Another sign of the surging housing market: the value of mortgages to home buyers in Greater London jumped 37 per cent from a year earlier in the first quarter of this year - to £5.6bn.
The figure was actually down 10 per cent from the fourth quarter of 2013 - a seasonal dip impacting lending, says the Council of Mortgage Lenders, who released their latest data today.
Loans taken out rose 22 per cent, to 20,800, with the number seasonally down 13 per cent from the end of 2013, and down 10 per cent in value.
Although first-time buyer lending leapt 29 per cent from a year ago, to 11,900 loans, the affordability picture’s not overly rosy: those totalled £2.7bn, so a 49 per cent increase in value from a year ago.

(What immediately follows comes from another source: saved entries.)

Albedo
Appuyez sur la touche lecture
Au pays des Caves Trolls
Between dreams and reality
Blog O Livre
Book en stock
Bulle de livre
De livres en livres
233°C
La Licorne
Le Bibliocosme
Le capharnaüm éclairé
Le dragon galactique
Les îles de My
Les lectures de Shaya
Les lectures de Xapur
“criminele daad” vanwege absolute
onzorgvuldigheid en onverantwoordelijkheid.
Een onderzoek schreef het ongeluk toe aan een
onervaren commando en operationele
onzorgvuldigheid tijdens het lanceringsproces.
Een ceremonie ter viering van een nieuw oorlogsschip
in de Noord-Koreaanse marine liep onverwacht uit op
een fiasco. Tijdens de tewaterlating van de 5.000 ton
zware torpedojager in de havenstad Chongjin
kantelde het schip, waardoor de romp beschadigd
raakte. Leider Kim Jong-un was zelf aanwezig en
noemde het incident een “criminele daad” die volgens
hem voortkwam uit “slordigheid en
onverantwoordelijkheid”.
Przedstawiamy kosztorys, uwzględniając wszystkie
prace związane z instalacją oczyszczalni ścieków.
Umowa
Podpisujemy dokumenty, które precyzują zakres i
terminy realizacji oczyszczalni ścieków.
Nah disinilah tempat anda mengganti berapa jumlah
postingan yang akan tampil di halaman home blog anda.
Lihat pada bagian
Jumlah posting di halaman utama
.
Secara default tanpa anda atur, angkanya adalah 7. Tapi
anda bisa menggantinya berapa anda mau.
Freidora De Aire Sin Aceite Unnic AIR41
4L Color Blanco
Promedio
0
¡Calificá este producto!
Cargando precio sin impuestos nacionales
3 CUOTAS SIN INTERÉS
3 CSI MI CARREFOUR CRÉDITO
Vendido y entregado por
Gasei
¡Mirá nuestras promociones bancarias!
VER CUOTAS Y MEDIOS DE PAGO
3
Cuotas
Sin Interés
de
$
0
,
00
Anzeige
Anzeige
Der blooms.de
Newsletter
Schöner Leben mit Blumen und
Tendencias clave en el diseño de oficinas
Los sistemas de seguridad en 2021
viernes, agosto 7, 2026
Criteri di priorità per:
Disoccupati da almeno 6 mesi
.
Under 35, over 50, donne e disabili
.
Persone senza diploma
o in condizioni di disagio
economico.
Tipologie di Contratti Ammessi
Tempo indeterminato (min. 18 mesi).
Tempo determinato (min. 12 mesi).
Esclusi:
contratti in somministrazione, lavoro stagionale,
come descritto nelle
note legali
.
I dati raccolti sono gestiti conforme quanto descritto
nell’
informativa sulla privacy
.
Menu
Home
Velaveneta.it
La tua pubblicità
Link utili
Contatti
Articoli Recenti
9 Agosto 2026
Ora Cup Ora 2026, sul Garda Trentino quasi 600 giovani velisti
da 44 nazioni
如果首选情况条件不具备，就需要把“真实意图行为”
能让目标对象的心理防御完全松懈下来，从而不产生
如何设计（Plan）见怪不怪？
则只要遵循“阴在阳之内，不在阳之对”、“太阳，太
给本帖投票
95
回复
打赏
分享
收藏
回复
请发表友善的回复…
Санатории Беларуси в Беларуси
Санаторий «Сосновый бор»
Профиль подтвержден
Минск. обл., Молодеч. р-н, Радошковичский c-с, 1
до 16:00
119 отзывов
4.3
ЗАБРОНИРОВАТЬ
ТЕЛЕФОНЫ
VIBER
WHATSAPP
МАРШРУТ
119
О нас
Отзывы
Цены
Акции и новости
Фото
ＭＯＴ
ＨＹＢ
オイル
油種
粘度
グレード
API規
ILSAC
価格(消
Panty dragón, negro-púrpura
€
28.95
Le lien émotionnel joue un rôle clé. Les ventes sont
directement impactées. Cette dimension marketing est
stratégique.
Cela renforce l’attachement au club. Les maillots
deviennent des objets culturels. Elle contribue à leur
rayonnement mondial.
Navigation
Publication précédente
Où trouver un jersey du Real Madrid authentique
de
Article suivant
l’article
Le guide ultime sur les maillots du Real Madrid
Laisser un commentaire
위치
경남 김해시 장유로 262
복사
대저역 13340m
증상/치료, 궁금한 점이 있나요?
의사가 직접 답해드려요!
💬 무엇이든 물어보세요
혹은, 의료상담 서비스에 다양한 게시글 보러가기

Earlier today, Nationwide said, over the past financial year, the number of mortgages it advanced with a deposit of 10 per cent of less accounted for just 2.4 per cent of its total lending. Those numbers account for first-time buyers, and the lender said it’s watching the market closely, because of the rapidly rising prices being seen - particularly in the capital.
From the CML:
The typical first-time buyer in Greater London borrowed 3.83 times their gross income in the first quarter of 2014, which was higher than the UK average of 3.42. This was an increase from the last quarter of 2013 when it was 3.79 and up from 3.60 in the first quarter of 2013.
The typical loan size for first-time buyers in Greater London was £200,000, which was more than the UK average of £118,750 in the same period. First time buyers' typical household income went up slightly to £52,600 from the £52,568 average in Greater London in the fourth quarter of 2013.
First-time buyers spent 20.7 per cent of the gross income on capital and interest payments, the group said, higher than the UK average of 19.3 per cent, but down slightly on the first quarter of last year.